For months, we’ve been publishing stories in the Business Journal warning of possible consequences from the federal spending sequester for the Colorado Springs-area economy.
Political leaders on both sides in Washington stayed upbeat as long as possible, saying the sequester was too damaging — and too indiscriminate — to become reality. Surely, even in the final weeks, Congress and the White House would come to their senses and prevent the cuts that might stop (and even reverse) the nation’s economic recovery.
As we know now, those assurances were hollow, based on nothing but hope.
So, as March arrives, we venture into Sequester Hell, with its estimated $85 billion in across-the-board budget cuts crammed into the seven months between now and Sept. 30, the end of the federal government’s 2012-13 fiscal year. Beyond that, the cuts (if not amended or reworked) would add up to $1.2 trillion in 10 years.
Nobody knows just how bad the effects might be. Nobody can say how much we’ll notice the massive defense cuts, totaling half of the sequester’s impact on top of billions already taken out of the Pentagon’s budget. But it’s safe to say we’ll notice the military reductions here in the Army and Air Force. Already, with no fanfare, civilian jobs have vanished and plans have been made for many more unpaid furloughs.

☆ ☆ ☆

Assigned task: Please write the next part of the sequester editorial, starting after its last sentence. The data below is unrelated to the sequester editorial.

☆ ☆ ☆

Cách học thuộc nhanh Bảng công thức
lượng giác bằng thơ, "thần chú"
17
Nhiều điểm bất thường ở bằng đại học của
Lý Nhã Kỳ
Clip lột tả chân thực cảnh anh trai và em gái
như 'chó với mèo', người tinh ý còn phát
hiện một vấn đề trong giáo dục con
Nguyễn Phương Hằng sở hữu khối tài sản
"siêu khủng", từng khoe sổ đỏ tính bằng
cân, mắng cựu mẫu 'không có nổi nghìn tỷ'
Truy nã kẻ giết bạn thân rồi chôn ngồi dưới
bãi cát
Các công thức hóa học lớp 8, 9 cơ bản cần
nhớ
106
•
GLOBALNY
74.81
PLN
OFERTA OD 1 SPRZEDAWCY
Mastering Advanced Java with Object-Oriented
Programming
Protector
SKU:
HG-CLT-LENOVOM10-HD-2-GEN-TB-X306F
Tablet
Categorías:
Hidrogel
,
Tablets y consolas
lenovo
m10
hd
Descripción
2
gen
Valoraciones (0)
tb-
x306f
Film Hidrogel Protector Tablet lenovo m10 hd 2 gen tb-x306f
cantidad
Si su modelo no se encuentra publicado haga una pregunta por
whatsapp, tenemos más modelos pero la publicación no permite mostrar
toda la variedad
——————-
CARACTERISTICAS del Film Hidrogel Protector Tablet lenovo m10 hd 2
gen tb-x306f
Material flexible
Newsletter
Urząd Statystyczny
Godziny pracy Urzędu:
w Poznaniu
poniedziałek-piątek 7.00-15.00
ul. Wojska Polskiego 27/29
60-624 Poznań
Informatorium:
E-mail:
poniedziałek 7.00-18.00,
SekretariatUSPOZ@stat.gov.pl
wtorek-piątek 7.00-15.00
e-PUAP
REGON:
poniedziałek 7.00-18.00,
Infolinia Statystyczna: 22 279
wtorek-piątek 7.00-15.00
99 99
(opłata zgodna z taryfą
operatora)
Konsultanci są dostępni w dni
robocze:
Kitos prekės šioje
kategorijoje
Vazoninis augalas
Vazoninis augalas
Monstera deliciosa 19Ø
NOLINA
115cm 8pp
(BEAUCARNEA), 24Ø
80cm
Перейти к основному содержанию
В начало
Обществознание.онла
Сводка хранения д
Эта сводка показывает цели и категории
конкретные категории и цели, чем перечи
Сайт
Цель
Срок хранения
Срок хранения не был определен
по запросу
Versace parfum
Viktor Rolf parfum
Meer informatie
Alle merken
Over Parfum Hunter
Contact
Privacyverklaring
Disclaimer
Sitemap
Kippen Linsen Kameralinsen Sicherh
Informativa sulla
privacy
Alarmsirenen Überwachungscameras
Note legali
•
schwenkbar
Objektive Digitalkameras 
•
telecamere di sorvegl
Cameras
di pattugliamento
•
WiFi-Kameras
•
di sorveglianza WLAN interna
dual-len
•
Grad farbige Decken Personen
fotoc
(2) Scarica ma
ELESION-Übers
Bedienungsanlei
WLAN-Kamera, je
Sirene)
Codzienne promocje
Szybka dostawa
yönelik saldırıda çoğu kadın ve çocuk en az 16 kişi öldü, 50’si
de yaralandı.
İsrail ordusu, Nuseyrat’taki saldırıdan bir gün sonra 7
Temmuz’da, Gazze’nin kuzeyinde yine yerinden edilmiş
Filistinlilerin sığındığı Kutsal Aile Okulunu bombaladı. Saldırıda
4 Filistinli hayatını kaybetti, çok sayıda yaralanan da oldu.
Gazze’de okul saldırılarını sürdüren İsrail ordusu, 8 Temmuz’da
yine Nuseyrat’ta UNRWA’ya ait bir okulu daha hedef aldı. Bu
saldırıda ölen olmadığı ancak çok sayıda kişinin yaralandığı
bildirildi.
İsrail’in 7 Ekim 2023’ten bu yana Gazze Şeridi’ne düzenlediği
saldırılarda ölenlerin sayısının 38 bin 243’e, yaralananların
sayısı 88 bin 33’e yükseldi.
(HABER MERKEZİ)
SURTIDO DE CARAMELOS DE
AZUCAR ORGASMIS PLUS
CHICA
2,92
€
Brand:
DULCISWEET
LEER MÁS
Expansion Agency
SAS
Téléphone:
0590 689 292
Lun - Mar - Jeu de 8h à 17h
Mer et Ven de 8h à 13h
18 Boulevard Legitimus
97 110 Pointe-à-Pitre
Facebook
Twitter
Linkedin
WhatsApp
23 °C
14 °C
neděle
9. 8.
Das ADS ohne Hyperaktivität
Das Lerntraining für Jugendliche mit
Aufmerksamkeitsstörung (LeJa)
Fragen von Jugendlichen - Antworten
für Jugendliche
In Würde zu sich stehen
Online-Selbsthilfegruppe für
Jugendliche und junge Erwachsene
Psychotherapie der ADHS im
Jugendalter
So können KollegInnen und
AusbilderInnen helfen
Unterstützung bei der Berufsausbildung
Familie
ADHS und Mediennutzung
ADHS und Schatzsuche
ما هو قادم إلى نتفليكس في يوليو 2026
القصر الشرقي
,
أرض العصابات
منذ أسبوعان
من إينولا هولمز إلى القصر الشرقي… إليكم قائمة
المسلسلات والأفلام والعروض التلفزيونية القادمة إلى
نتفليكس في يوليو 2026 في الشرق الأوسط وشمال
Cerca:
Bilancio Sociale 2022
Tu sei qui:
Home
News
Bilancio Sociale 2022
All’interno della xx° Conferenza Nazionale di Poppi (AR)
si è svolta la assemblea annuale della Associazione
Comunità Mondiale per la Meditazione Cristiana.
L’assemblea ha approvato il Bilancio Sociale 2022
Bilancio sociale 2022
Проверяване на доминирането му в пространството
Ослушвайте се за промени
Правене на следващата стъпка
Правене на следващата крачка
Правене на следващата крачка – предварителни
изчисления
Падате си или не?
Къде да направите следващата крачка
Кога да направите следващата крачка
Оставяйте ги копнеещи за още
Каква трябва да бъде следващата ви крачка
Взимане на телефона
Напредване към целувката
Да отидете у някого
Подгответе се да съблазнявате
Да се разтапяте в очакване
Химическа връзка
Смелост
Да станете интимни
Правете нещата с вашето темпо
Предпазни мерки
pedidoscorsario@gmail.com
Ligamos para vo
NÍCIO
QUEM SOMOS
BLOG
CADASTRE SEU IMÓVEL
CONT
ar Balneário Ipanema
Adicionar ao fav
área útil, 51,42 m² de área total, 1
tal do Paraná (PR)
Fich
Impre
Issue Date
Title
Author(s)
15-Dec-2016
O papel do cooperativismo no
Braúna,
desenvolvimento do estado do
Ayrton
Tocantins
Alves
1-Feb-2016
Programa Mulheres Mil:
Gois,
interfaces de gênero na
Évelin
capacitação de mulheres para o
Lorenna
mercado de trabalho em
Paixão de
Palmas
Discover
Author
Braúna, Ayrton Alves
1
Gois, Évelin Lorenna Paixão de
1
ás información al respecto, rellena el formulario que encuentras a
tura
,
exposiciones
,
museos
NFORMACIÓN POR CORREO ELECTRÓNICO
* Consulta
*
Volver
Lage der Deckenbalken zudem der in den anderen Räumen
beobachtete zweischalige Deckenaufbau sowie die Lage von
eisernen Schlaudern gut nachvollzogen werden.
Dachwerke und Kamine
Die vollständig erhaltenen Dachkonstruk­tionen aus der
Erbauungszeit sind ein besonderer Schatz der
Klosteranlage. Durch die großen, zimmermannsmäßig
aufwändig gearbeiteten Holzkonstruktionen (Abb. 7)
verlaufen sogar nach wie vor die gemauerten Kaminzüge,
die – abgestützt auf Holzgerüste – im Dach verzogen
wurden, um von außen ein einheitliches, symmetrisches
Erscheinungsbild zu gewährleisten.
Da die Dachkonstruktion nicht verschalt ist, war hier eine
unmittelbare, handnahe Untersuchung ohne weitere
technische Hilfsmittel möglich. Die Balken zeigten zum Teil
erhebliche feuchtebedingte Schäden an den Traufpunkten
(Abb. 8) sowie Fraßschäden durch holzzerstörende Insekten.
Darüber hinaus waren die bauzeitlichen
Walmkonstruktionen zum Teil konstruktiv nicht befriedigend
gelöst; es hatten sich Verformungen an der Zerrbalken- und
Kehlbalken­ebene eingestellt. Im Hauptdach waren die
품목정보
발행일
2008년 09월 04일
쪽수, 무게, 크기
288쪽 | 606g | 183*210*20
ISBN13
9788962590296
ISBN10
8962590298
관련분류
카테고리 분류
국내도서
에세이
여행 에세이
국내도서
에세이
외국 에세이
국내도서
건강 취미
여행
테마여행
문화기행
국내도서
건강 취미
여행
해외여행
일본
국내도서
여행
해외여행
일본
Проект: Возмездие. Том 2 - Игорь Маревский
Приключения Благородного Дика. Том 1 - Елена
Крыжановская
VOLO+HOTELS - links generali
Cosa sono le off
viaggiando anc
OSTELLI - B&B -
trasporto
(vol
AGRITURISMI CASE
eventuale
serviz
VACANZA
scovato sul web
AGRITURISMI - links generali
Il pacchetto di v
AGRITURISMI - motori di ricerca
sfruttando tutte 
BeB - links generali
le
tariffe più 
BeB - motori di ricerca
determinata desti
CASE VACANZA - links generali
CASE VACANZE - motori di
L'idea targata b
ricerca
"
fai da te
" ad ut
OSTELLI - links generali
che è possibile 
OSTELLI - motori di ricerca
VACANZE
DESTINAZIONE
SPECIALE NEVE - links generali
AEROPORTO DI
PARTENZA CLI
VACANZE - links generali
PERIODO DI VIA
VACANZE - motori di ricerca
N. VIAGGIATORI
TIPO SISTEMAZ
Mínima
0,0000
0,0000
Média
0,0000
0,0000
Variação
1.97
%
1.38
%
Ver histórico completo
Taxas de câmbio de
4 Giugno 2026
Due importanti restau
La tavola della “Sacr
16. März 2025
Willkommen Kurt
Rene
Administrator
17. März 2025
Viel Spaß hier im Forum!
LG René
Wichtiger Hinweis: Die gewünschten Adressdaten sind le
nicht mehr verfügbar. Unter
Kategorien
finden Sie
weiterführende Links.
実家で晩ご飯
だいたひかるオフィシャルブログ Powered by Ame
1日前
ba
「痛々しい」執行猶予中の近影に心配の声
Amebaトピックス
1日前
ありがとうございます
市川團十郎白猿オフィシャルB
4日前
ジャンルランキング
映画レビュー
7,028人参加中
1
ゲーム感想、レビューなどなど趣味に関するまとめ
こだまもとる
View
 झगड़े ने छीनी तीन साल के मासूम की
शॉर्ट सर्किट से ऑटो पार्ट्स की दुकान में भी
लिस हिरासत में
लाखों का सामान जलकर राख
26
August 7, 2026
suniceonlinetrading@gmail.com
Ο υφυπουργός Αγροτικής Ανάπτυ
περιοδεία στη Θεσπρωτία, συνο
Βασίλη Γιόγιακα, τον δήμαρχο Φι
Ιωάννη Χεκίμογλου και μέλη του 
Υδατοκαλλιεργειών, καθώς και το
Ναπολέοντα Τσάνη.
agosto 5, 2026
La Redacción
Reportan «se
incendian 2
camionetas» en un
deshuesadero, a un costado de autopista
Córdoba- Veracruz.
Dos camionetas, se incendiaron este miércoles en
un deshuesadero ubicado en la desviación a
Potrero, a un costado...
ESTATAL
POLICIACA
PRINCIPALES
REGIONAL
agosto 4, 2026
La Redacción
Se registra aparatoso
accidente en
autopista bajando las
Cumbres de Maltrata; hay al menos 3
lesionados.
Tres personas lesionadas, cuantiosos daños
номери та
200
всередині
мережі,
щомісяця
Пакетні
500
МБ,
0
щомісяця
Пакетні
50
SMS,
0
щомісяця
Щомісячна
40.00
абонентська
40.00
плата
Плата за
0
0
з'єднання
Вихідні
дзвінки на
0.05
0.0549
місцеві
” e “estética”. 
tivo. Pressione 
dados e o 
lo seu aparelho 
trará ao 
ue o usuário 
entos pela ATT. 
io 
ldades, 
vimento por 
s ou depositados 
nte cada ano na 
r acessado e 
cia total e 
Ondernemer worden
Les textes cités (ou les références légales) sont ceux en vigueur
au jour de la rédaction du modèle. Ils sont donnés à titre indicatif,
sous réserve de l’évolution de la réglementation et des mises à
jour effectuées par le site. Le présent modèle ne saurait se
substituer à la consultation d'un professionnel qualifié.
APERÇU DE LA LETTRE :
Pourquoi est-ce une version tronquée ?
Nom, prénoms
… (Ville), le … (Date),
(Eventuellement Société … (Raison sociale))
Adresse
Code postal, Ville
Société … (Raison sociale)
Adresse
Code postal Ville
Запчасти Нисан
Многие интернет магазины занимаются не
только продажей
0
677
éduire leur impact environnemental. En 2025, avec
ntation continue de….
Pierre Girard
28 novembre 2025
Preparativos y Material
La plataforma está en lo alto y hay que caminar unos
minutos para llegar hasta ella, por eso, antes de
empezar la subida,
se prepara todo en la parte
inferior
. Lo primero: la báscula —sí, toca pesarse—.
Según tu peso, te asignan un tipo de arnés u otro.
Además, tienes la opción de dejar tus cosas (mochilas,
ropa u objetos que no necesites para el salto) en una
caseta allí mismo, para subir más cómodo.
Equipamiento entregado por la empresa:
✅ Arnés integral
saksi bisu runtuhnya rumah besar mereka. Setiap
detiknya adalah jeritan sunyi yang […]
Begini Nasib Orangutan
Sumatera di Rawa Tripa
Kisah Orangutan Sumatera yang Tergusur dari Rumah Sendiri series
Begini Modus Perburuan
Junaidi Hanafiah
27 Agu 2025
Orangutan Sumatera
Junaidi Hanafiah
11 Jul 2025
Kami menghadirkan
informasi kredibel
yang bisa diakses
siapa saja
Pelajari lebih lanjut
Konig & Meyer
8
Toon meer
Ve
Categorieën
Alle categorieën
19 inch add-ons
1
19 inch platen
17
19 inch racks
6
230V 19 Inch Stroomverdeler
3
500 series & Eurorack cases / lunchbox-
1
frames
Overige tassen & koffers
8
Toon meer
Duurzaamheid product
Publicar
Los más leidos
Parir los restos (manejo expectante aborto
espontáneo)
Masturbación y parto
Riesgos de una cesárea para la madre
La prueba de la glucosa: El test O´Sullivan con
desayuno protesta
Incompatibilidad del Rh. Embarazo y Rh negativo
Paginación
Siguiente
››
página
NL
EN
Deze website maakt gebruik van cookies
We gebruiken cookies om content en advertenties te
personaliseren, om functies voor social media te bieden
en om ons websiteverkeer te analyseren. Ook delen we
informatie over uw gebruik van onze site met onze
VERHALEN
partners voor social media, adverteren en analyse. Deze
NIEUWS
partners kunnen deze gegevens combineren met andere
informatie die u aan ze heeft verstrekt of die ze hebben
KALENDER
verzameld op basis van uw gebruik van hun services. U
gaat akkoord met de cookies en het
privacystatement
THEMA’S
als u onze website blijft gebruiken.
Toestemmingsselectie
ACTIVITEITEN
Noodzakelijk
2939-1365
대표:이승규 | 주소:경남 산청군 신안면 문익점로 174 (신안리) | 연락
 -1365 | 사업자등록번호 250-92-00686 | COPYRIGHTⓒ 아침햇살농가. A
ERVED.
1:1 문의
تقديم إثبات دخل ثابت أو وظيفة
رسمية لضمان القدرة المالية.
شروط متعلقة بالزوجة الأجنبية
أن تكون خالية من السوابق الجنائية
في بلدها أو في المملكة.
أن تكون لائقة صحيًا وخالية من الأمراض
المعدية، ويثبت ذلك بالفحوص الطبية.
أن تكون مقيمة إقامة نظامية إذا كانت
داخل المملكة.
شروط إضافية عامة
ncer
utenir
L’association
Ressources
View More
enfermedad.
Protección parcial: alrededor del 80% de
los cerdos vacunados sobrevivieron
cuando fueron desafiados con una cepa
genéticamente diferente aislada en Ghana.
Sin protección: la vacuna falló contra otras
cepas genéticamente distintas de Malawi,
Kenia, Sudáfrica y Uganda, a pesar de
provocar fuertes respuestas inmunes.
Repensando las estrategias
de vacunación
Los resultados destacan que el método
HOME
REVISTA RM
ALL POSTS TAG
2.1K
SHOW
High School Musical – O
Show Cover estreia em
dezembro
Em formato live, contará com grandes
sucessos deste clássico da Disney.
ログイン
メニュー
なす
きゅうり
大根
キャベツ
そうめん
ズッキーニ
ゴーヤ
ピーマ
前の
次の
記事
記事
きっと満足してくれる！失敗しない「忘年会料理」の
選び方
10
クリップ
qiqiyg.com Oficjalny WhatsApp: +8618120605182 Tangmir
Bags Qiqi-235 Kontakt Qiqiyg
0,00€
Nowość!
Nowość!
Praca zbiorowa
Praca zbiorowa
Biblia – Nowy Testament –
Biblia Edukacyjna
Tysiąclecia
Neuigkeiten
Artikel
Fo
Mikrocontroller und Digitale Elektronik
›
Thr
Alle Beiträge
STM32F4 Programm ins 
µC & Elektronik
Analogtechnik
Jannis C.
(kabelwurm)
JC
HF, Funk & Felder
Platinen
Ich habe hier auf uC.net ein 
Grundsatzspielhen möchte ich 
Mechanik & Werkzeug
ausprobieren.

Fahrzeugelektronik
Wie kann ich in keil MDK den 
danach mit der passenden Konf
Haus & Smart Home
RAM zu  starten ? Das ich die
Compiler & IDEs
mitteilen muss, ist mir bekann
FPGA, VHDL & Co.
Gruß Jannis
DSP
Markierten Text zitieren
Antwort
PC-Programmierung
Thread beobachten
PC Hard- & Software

☆ ☆ ☆

Task result:
What bothers us most is how intractable the two parties’ national leaders became in these deliberations. (We won’t use the word “negotiations” because that would imply movement toward compromise by both sides.)
The message their inaction sends to Main Street America, and Colorado Springs, is this: They care more about their entrenched positions than they do about the fragile national economy, and certainly Republicans and Democrats alike at the national level do not grasp how the sequester could further decimate whatever remaining respect the general public has for Congress.
We know this: Polls show a clear majority does not want any solution to include cuts to Medicare, Social Security or Medicaid benefits. People would rather see Congress combine cuts with new revenue, such as closing some tax loopholes for mega-corporations and the very wealthy (i.e., turning income into capital gains with lower tax rates) or phasing out huge subsidies to the oil and pharmaceutical industries.
For now, most folks probably would go along with the late-emerging idea of allowing individual agencies to decide specific cuts, instead of forced across-the-board reductions.
Many everyday people feel they’ve already done their part, since they were hit in January with the payroll tax increase — from 4.2 percent to 6.2 percent — that nobody in D.C. talked about until it became reality. That alone, combined with fast-rising gasoline prices, has made more and more consumers skittish about spending their money to fuel the local economy in cities around the country.
We don’t know the answers for Congress. We just wish our elected leaders would realize how much their inaction affects local communities, here and throughout the nation.
What will be the reality of this sequester? It might not be Doomsday, but it likely will shake us in ways we don’t realize. And those who insist we won’t even notice the effects should have to be accountable for their indifference.
Who’s at fault? At this point, does it matter? Just fix it.